Paine married in 1759, but his wife died only one year later. In 1771, he married again, but this union ended in permanent separation in 1774. That same year he moved to London, where he was introduced to Benjamin Franklin, who was in England on behalf of the American colonies. With a letter of introduction from Franklin to his son-in-law in Philadelphia, Paine headed for America and the greater prospect of gainful employment. His budding interest in the political tumult of the time caused him almost immediately to leave the mundane tutoring job that Franklin’s son-in-law had secured for him and become a journalist. It is suspected that during his first year in America Paine had a hand in writing several articles published under pseudonyms, but these offered little indication of the literary talent and rhetorical acumen that would immanently catapult him to fame.

In January 1776, at the age of thirty-nine, Paine’s life of anonymous obscurity came to an abrupt end with the publication of his hugely popular pamphlet, Common Sense. The brisk and spirited arguments presented in this work in favor of American independence and against colonial reconciliation with England seized the American imagination and irrevocably turned American sentiment toward independence—the declaration of which followed only six months later.

Common Sense bore all the hallmarks of Paine’s subsequent masterpiece, the Rights of Man. Stylistically, it was clear, concise, direct, and fiery. It captured the revolutionary spirit of the most elevated Enlightenment authors, brought their ideas to the level of the average reader, and injected them with an unparalleled sense of urgency.

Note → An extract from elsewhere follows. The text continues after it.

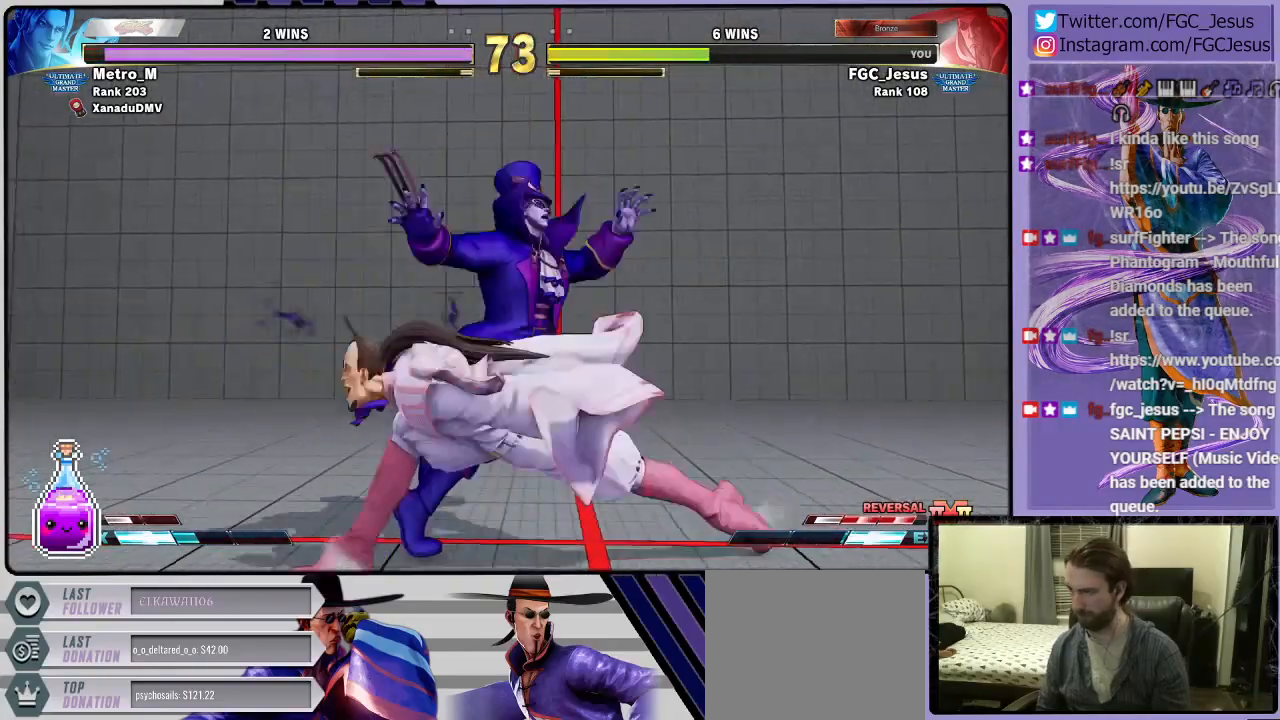
{"buttons": [], "left_stick": "center", "right_stick": "center", "events": [[67, "DPAD_DOWN", "up"], [100, "DPAD_RIGHT", "up"]]}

The Enlightenment’s leading proponents all held that the individual, through the exercise of his or her own reason, could understand the laws of nature ordering the universe as well as those that ought to govern free and moral individuals and societies. In Common Sense Paine fused the Enlightenment’s general notion of progress with the specific cause of the American colonists: The cause of America is in great measure the cause of all mankind. Many circumstances hath, and will arise, which are not local, but universal, and through which the principles of all lovers of mankind are affected . . . . The laying a country desolate with fire and sword, declaring war against the natural rights of all mankind, and extirpating the defenders thereof from the face of the earth is the concern of every man to whom nature hath given the power of feeling . . . .

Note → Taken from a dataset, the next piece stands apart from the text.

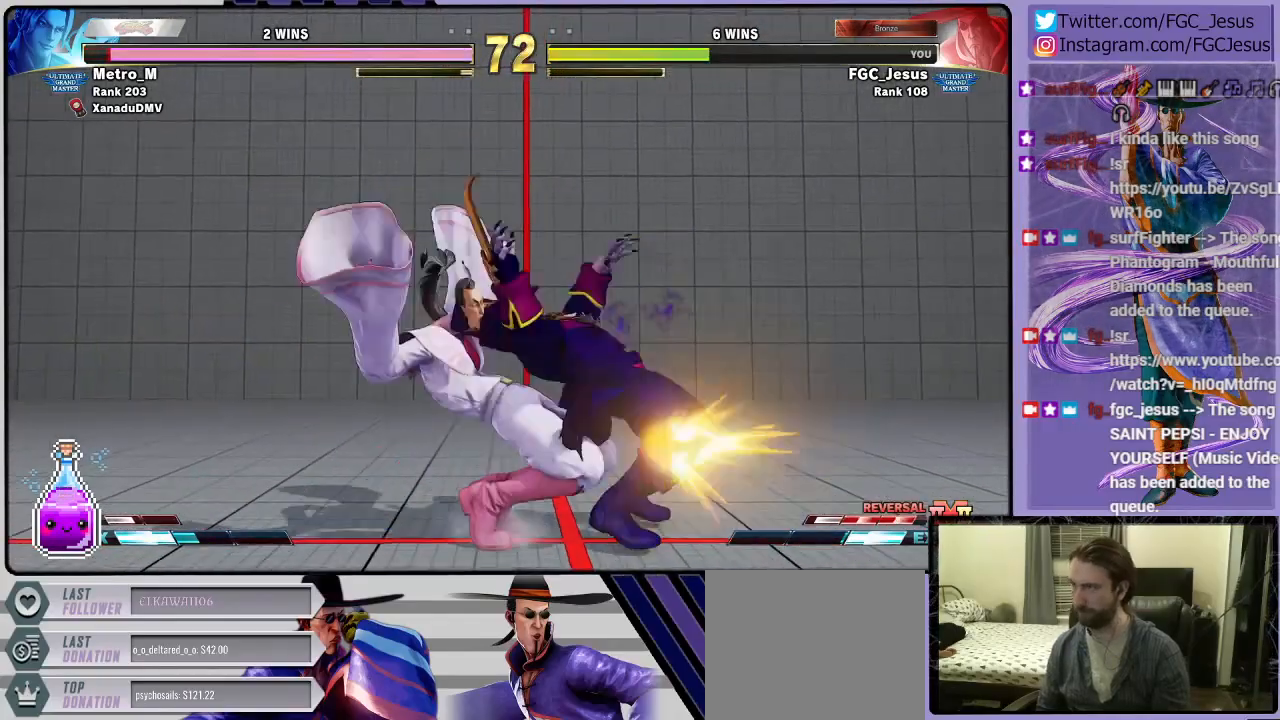
{"buttons": ["DPAD_DOWN", "DPAD_LEFT"], "left_stick": "center", "right_stick": "center", "events": [[100, "DPAD_DOWN", "down"], [100, "DPAD_LEFT", "down"]]}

Loosely echoing thinkers like Locke and Rousseau, Paine distinguished between society, the natural product of the association of peoples based on their mutual needs and affections, and government, the sole rational purpose of which is the protection of societies’ members from threats to their pursuit of happiness and freedom. Paine cogently argued that government rests on the natural bonds of society and obtains its power and authority solely from the (often unconsciously given) consent of the governed. Monarchies and aristocracies, according to Paine, were at their core frauds that had to be maintained through ignorance and force. Their purpose was to redistribute through taxation the property of the majority to a few wealthy landown ers and members of the royal court. Moreover, Paine stipulated, since the most persuasive rationale for raising unbearably high taxes was a war of necessity, monarchies and aristocracies were inevitably driven to international provocations. In contrast, a government directly rooted in the needs and desires of its people and directly answerable to them—i.e., a representative republic—would be inclined to do everything possible to encourage peaceful relations with other nations for the sake of increased commerce and general prosperity. In light of these considerations and the unprecedented opportunity the American colonists possessed to found a benevolent republic based on the knowledge of the natural rights and true interests of all mankind, Paine argued that the idea of restoring the colonies’ allegiance to the crown was unthinkable.

Following the conclusion of America’s war of independence, Paine briefly retired from politics in order to pursue his scientific and engineering interests, most famously designing a single-arch iron bridge, on behalf of which he traveled to France in 1787 and then to England the following year. It was not long, however, before he was once again drawn into politics, this time by the growth of revolutionary activity in France and the publication, in November 1790, of Edmund Burke’s conservative attack upon the French revolutionaries and their principles.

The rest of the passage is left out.